P.E.A. in a living patient (medical mystery)

Specialties Critical

Published

Specializes in critical care, PACU.

My patient arrived to the unit with the report that she had bouts of SVT requiring cardioversion. On arrival she was in sinus tachycardia. Within minutes; however, she bounced right into afib with a rapid ventricular rate of 160-220.This was sustained for more than three hours.

I decided to check a pulse to see how my patient could possibly be compensating with such prolonged cardiac output and noticed that the tapping reverberating against the pads of my fingers felt more like the slow trudge of bradycardia than the panicked thrumming of tachycardia. Sure enough, auscultation of the apical pulse revealed that the actual contractile beats were 1/3 to 2/3rds that of the electrical rate. IE EKG hr is 150, apical pulse is 50!

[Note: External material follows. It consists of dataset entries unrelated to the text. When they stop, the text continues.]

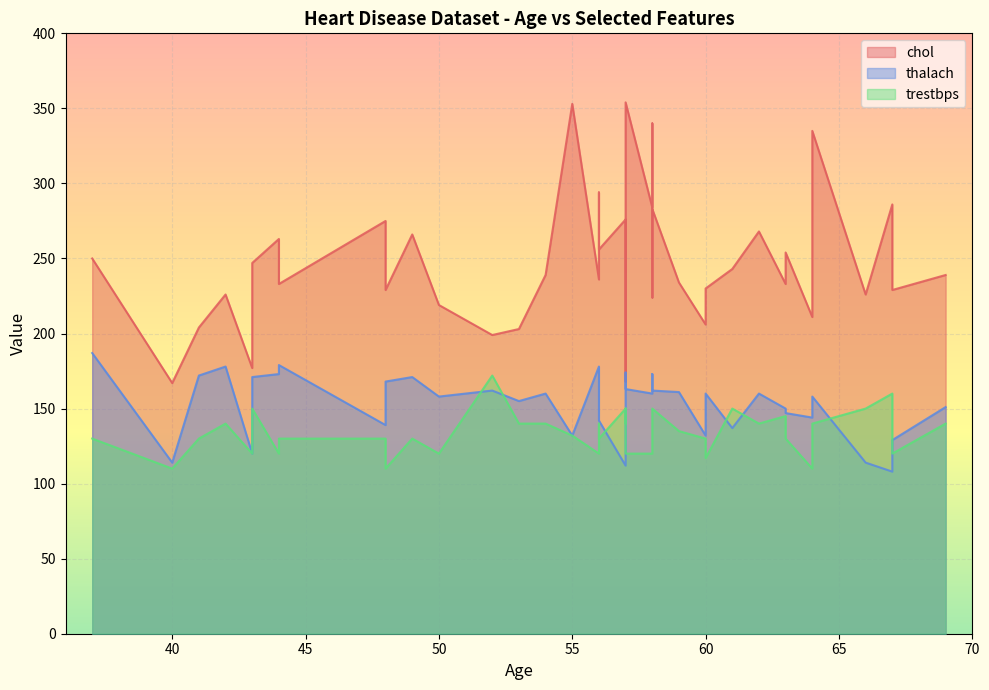

True or false: chol and trestbps cross at least once.

False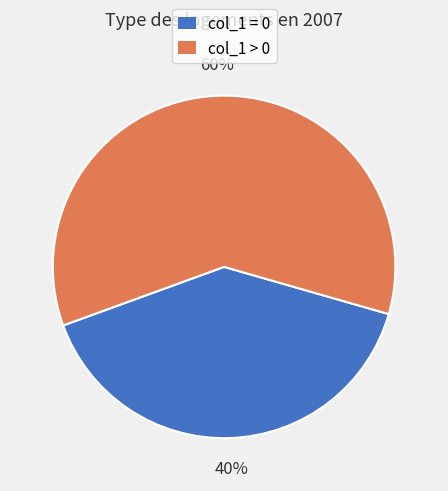

Combined, do col_1 > 0 and col_1 = 0 account for over 50%?

Yes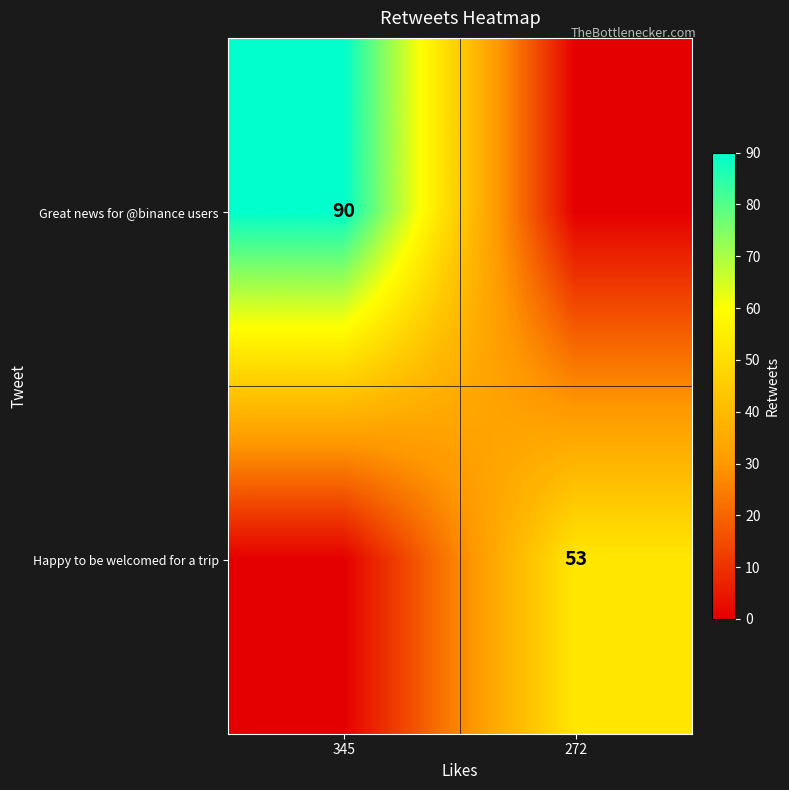

At how many categories does at least one series exceed 11?

2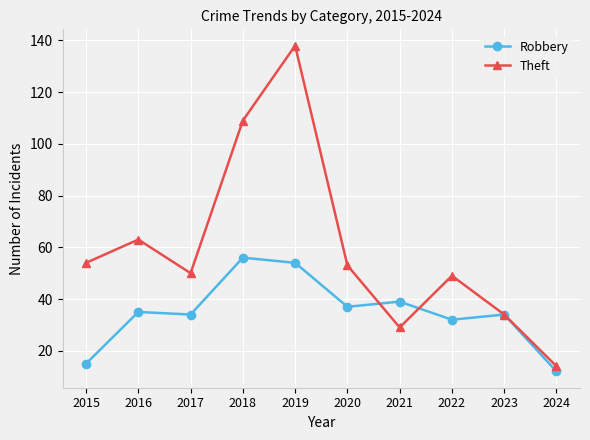

At how many categories does at least one series exceed 26?

9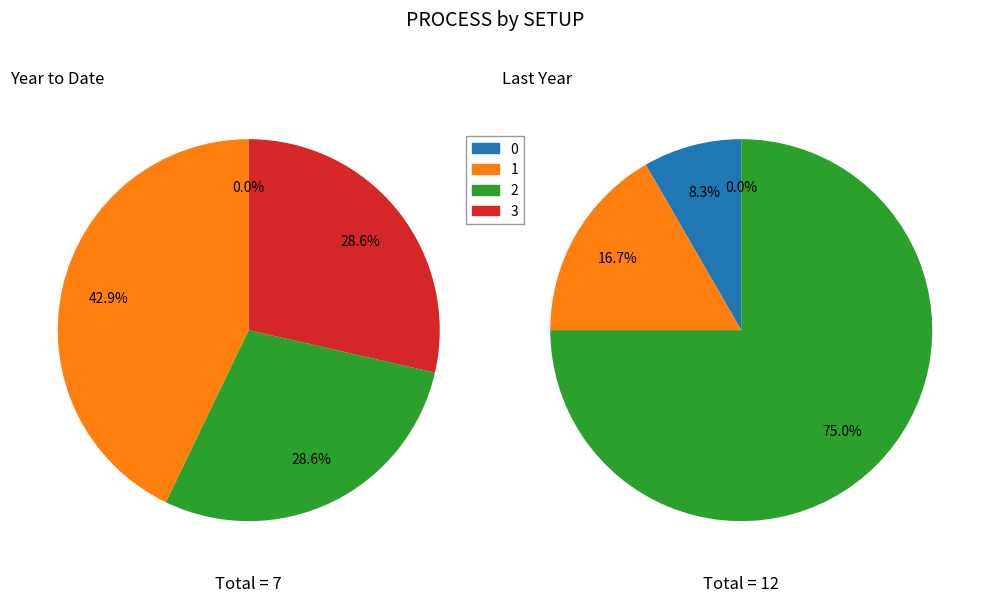

Is there any slice that represents more than half of the pie?

No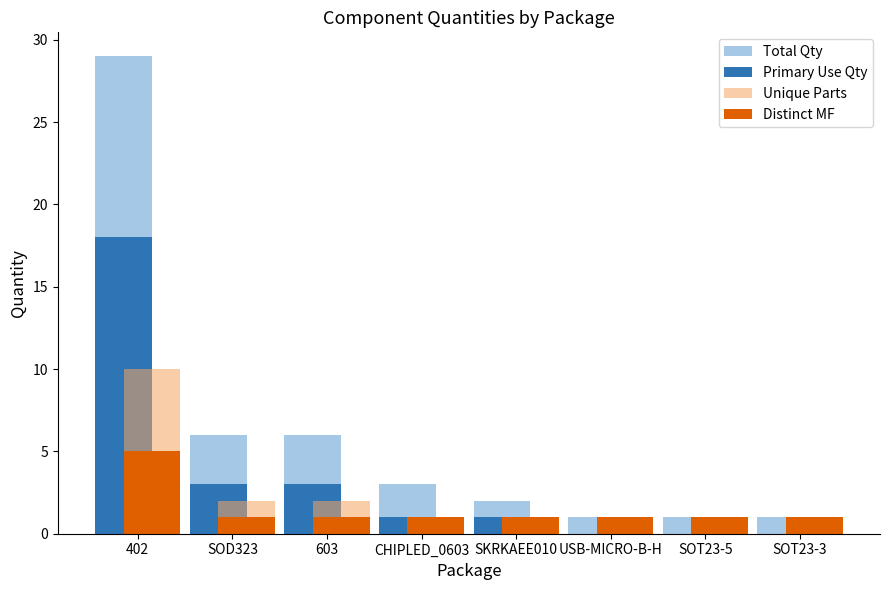

What is the maximum value for Distinct MF?

5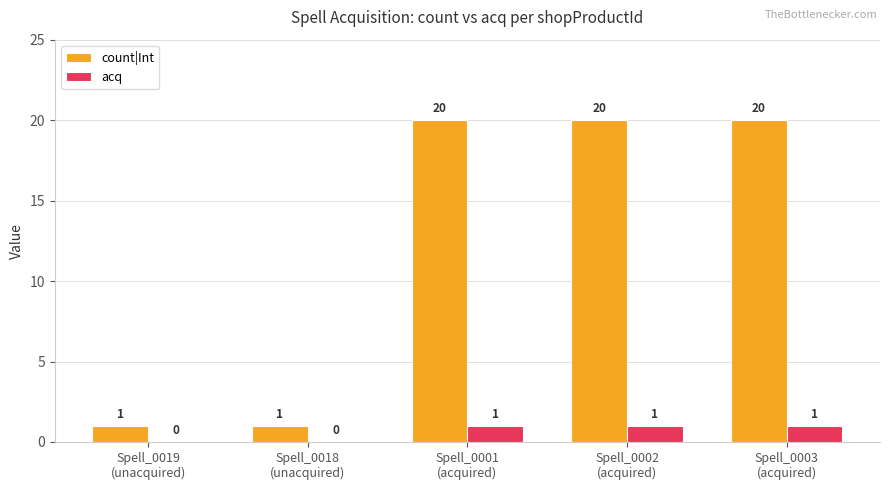

What is the sum of all count|Int values?

62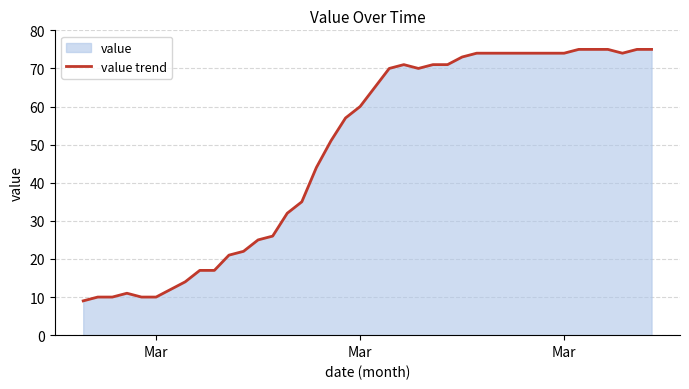

How many lines are shown in the chart?

1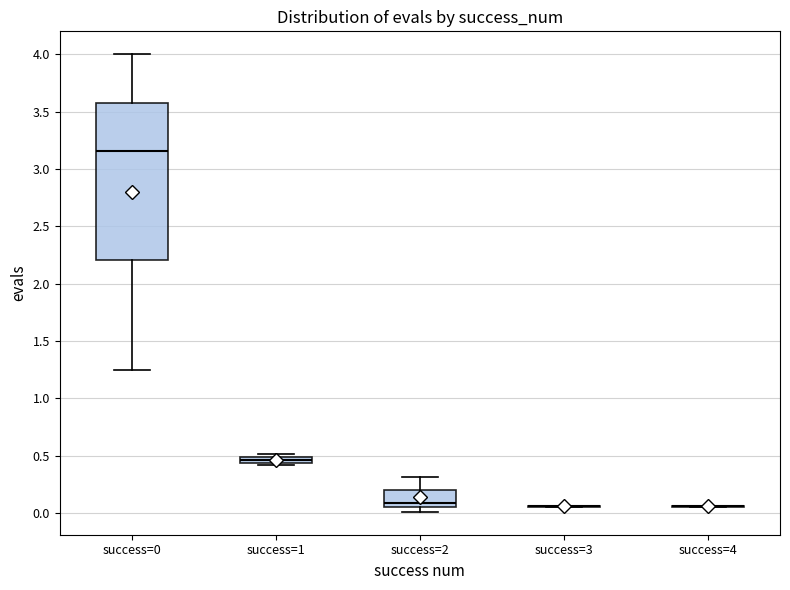

Which box is the tallest, from its lower edge to its upper edge?

success=0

The only way I can think of this is that you know how sometimes P waves happen and they are nonconducted? Well in this situation perfect QRSs are conducted but they arent all leading to a contraction. They are noncontracted QRSs! This was evident on the a-line waveform which showed coinciding waveforms with only some of the QRS complexes.

What was this? Do you have any idea?

Did you get a 12-lead? If so, what did it say? Could be artifact...sounds weird I know but just had a guy have VT of 300 rate and after interrigating his ICD, it turns out he only had a small run of SVT. The only thing we can think of is that it was artifact from his IJ dialysis cath with CVVHD going.

Specializes in critical care, PACU.

Thanks for your input :)

the 12 lead said multifocal atrial tach but the cardio consult and a couple other RN's agreed upon afib

I asked an instructor and he said that w/ afib you have a pulse deficit because the stroke volume is so poor that although there is myocardial contraction the sv is so crappy that a real CO doesnt happen. He said this is typical for afib.

My concern is how was my patient compensating if her heart was contracting all those times.